Ein heikles Thema bei den Plastikverhandlungen sind – wieder einmal – Finanzierungsprobleme. Denn ähnlich wie beim Klimaschutz und beim Schutz der Biodiversität benötigen die Länder des globalen Südens im Kampf gegen Plastikverschmutzung ebenfalls Unterstützung. „Auch die Hersteller von Plastik tragen hier Verantwortung“, mahnte Bundes­umweltministerin Steffi Lemke (Grüne) zu Konferenzbeginn.

„Oberstes Ziel“ der Bundesregierung für die Verhandlungen in Busan sei, „dass wir weltweit weniger Plastik produzieren, nutzen und wegwerfen“, teilte Lemkes Haus mit. Dafür brauche es konkrete Ziele und Zeitpläne, ebenso wie einen wirksamen Überprüfungs- und Revisionsmechanismus. Doch viele Länder, etwa der Erdölproduzent Saudi Arabien, sind ge­gen ein Bekenntnis, die Plastikproduktion weltweit zu senken, und erst recht gegen konkrete Zielvorgaben. Umweltschützer und Wissenschaftler kritisieren außerdem, Wirtschaftsverbände versuchten, das Plastikabkommen zu schwächen.

Kreislaufwirtschaft für Kunststoffe entscheidend

Die Internationale Handelskammer (ICC), die mehr als 45 Millionen Unternehmen in mehr als 170 Ländern vertritt, versicherte hingegen, man stehe „weiterhin entschlossen und uneingeschränkt hinter den weltweiten Bemühungen, bis Ende 2024 ein ehrgeiziges, praktikables, wirksames und umfassendes Abkommen zu erzielen“. Der Fokus solle auf einer verbesserten Kreislaufwirtschaft für Kunststoffe liegen.

„Aus europäischer Sicht ist es wichtig, dass das Abkommen den Übergang der europäischen Kunststoffindustrie zu Kreislaufwirtschaft und Wettbewerbs­fähigkeit unterstützt und nicht untergräbt“, mahnte Virginia Janssens, Geschäftsführerin des Verbandes der europäischen Kunststofferzeuger, Plastics Europe.
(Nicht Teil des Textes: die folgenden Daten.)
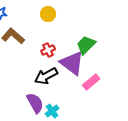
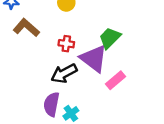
red cross: (48, 50) -> (66, 44), turned 32
purple semicircle: (35, 103) -> (51, 104), turned -140

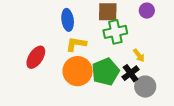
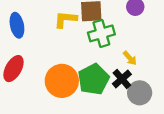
blue ellipse: (68, 20) -> (17, 25), moved
yellow L-shape: (76, 44) -> (65, 19), moved

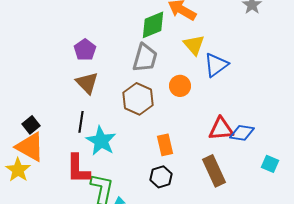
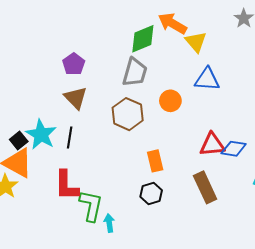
yellow triangle: (194, 45) -> (196, 42), moved
blue triangle: (216, 65) -> (207, 79), turned 40
cyan star: (101, 141) -> (41, 134), moved

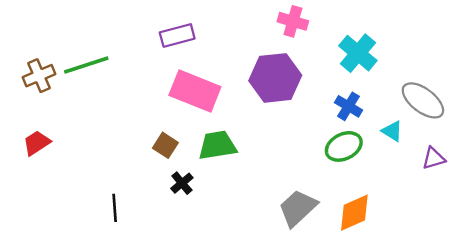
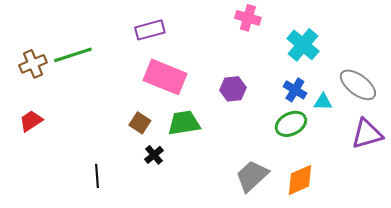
purple hexagon: (275, 78) -> (233, 89), moved, size x0.6
cyan triangle: (392, 131) -> (323, 102), moved, turned -30
purple triangle: (434, 158) -> (367, 134), size x1.6

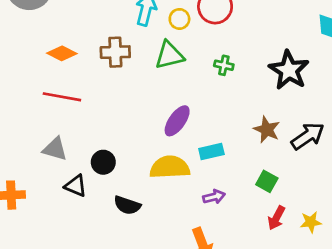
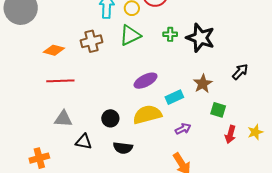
black star: (289, 70) -> (200, 38), moved
purple ellipse: (177, 121) -> (146, 81), turned 40
brown star: (267, 130) -> (203, 84), moved, turned 30
black arrow: (308, 136) -> (240, 72), size x0.7
black circle: (103, 162) -> (110, 118), moved

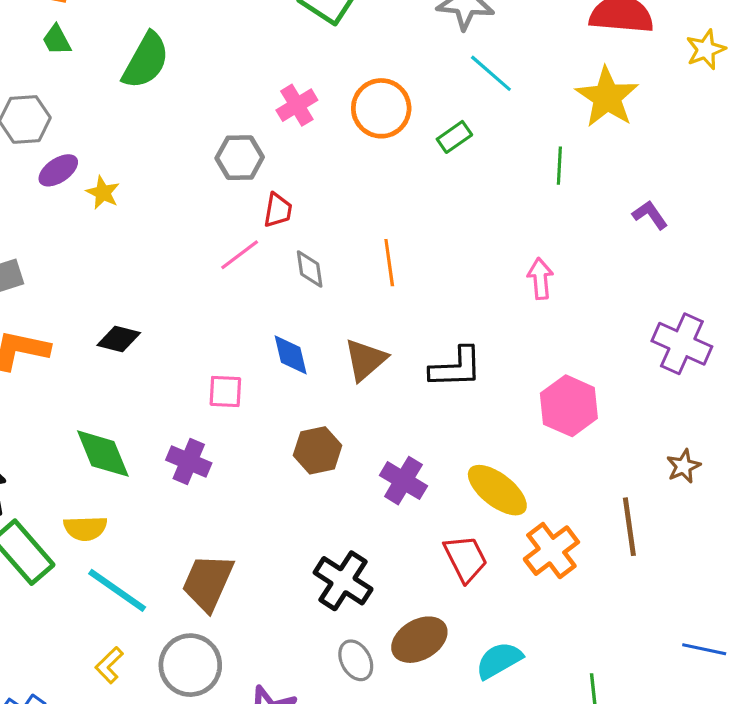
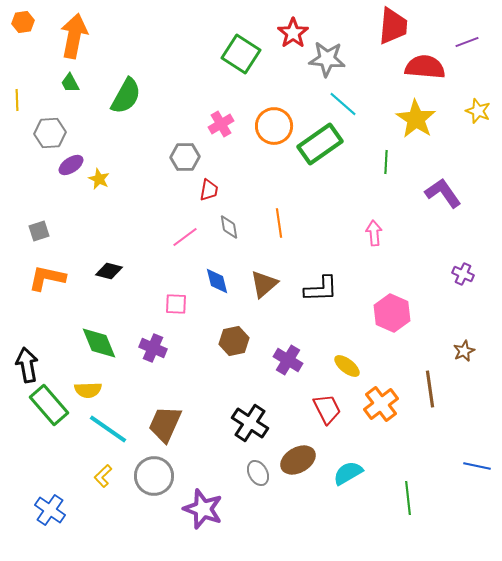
yellow star: (706, 49) -> (478, 111), moved, turned -30
green rectangle: (454, 137) -> (320, 144), size x2.0
purple L-shape: (650, 215) -> (443, 193), size x1.6
pink line: (240, 255) -> (185, 237), moved
purple cross: (682, 344) -> (463, 274), size x0.6
yellow ellipse: (497, 490) -> (347, 366), size x0.7

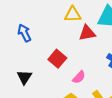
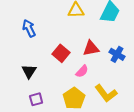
red triangle: (87, 33) -> (91, 48), moved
Ein universeller Ansatz, der für alle Länder gleichermaßen angewendet werden solle, werde nicht funktionieren. „Zudem sollten die Verhandlungsführer Entscheidungen vermeiden, die zwar auf den ersten Blick gut klingen, aber letztlich unerwünschte sozioökonomische Fol­gen haben“, sagte Janssens.

Wissenschaftler geben jedoch zu bedenken, man könne sich nicht aus der Plastikkrise „herausrecyceln“. Dazu seien die Probleme der Plastikproduktion zu groß – auch mit Blick auf die Belastung des Klimas. Plastik verursacht nach Angaben des Umweltministeriums etwa vier Prozent der globalen Emissionen, fast so viel wie der Luft- und Seeverkehr. Bis zur Mitte des Jahrhunderts könne sich die Plastikproduktion nach Schätzungen verdoppeln oder sogar verdreifachen.

Trotz wachsender internationaler Nach­frage ging die Kunststoffproduktion in Deutschland jedoch 2023 im Vergleich zu 2021 um 17,6 Prozent zurück, teilte Plastics Europe vor Kurzem mit. Steigende Kosten für Energie und Produktion, häu­fige Änderungen der politischen Zielvor­gaben und steigende Bürokratielasten verhinderten häufig die für eine Kreislaufwirtschaft dringend erforderlichen Inves­titionen in die Modernisierung und den Ausbau von Anlagen in Deutschland.